*Text for analysis:*
((

Asteroid to zip past Earth today

An asteroid will skim past the Earth today in the cosmic equivalent of a near miss. The 30-40 meter wide lump of space rock from beyond Mars will shoot by at a distance of only 40,000 miles – less than a sixth the distance of the Moon and around twice the height of communications satellites.

Asteroid Gaspra from Galileo in 1991It was only discovered on Friday, 27 February, by Robert McNaught as a faint 19th magnitude speck on a photograph of the sky he took at Australia’s Siding Spring Observatory in New South Wales. It was then one and a half million miles away but closing in rapidly.

The asteroid was labelled 2009 DD45 by astronomers. Closest approach occurs during daylight over Britain at 1.44pm UK time when it will be crossing the sky at a rate of half a degree – the Moon’s apparent diameter – a minute.

It will be close enough to be seen in amateur astronomers’ backyard telescopes from countries in darkness, such as Australia and New Zealand, as a tenth magnitude “star” passing through the constellation of Virgo.

))

*Assignment 1:*
According to the asteroid article, who discovered the asteroid?
*Assignment 2:*
Please continue the asteroid article after its last sentence.
The material has no connection to the asteroid article.

*Collected data:*
((

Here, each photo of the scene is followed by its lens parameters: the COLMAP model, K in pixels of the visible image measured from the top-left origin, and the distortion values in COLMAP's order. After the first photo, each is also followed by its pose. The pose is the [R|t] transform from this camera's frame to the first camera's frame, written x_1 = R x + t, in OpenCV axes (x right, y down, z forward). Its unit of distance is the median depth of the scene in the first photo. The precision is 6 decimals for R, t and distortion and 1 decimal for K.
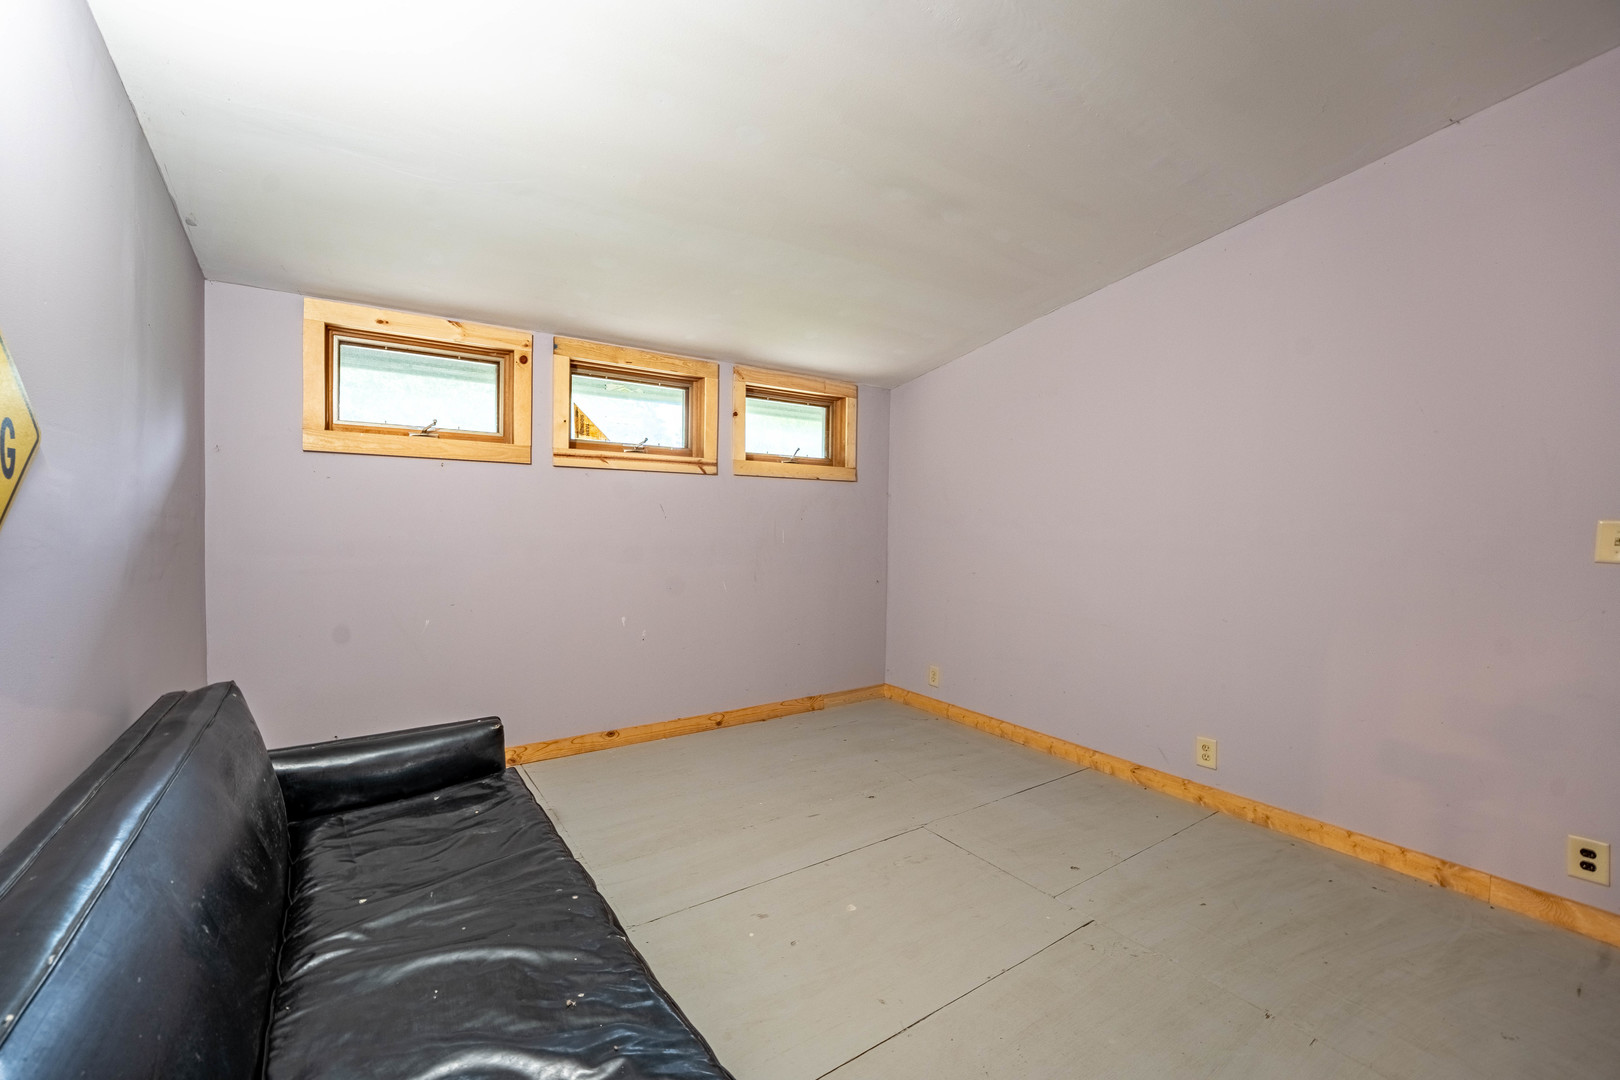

))

*Task response 1:*
Robert McNaught.

*Task response 2:*
Though there is no danger of a collision, the close approach is a reminder of the need to keep monitoring space for potential impactors. An asteroid the size of DD45 could cause devastation and loss of life if it struck or exploded over a town or city. Close encounters with Earth-crossing asteroids, or Near Earth Objects, turn our region of space into a cosmic shooting gallery.

More than a thousand potentially hazardous asteroids are known to cross our orbit and early 900 are known that are around 500 ft wide. Last October one labelled 2008 TC3 struck a remote part of Sudan only hours after it was first spotted.

In 1908, an asteroid or small comet similar in size to 2009 DD45 exploded over Tunguska, a remote region of Siberia, with the force of up to 15 million tons of TNT, flattening trees for more than 1,000 square miles around.

An impact with an asteroid called Apophis in 2036 has still not been ruled out, although the chances are slim.

Picture: A larger asteroid called Gaspra, photographed by the Galileo spaceprobe in 1991.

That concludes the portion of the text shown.